[Rate 1-10] My Security Setup.

Discussion in 'other security issues & news' started by squash, Jun 27, 2005.

Thread Status:
Not open for further replies.
  1. squash

    squash Registered Member

    Joined:
    Mar 25, 2005
    Posts:
    313
    MY SECURITY SETUP

    =========================
    INFORMATION
    =========================
    Please rate my setup from a scale of 1 to 10.
    And suggest what I can do without... (if there are things that are useless)

    I try to keep this computer look and feel fast and minimal whilst keeping it strong and secure "under the bonnet" and make programs work right with each other. This is unlike some, who have are minimal but lack security, patches and some who have lots of security apps but bog down their PC.

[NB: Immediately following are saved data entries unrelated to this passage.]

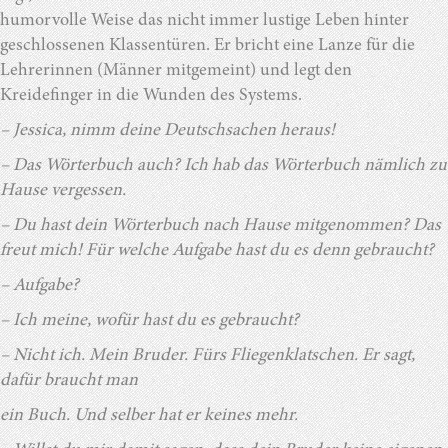
humorvolle Weise das nicht immer lustige Leben hinter
geschlossenen Klassentüren. Er bricht eine Lanze für die
Lehrerinnen (Männer mitgemeint) und legt den
Kreidefinger in die Wunden des Systems.
– Jessica, nimm deine Deutschsachen heraus!
– Das Wörterbuch auch? Ich hab das Wörterbuch nämlich zu
Hause vergessen.
– Du hast dein Wörterbuch nach Hause mitgenommen? Das
freut mich! Für welche Aufgabe hast du es denn gebraucht?
– Aufgabe?
– Ich meine, wofür hast du es gebraucht?
– Nicht ich. Mein Bruder. Fürs Fliegenklatschen. Er sagt,
dafür braucht man
ein Buch. Und selber hat er keines mehr.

    =========================
    THE SETUP
    =========================
    Microsoft Windows XP SP2 with all patches
    Limited Windows XP Account for everyday use and I use "Run as" for installing applications.

    GENERAL:
    - I am on Dial-up Internet witha reputable and well established ISP.
    - I am on Celeron 1.1Ghz, 128MB RAM computer
    - I usually hibernate this computer, with some occasional restarts. So I don't have to wait for teh security apps to take ages to load.
    - I used to have a computer infected with trojans, viruses - so I have an experience of how to protect myself.

    PARTITIONS:
    [Windows]
    A:\ Floppy
    C:\ Windows XP partition (5GB)
    D:\ Normal files (save pictures off internet, non-sensitive files, save tv programs, video files, music) (10GB)
    E:\ CD-ROM
    F:\ AES-Blowfish-Serpent Encrypted Partition (384MB - part of D:\)
    G:\ USB Flash Drive (128MB)
    [Linux] Backup/Image of C:\ (Windows partition), D:\ and F:\ (5GB)

    MAIN SECURITY APPS:
    F/W (Firewall):
    - Kerio 2.15 (Personal Firewall - Incoming and Outgoing) (Resident)
    - CHX-I (Packet filter - Incoming and Defragged packets) (Kernel)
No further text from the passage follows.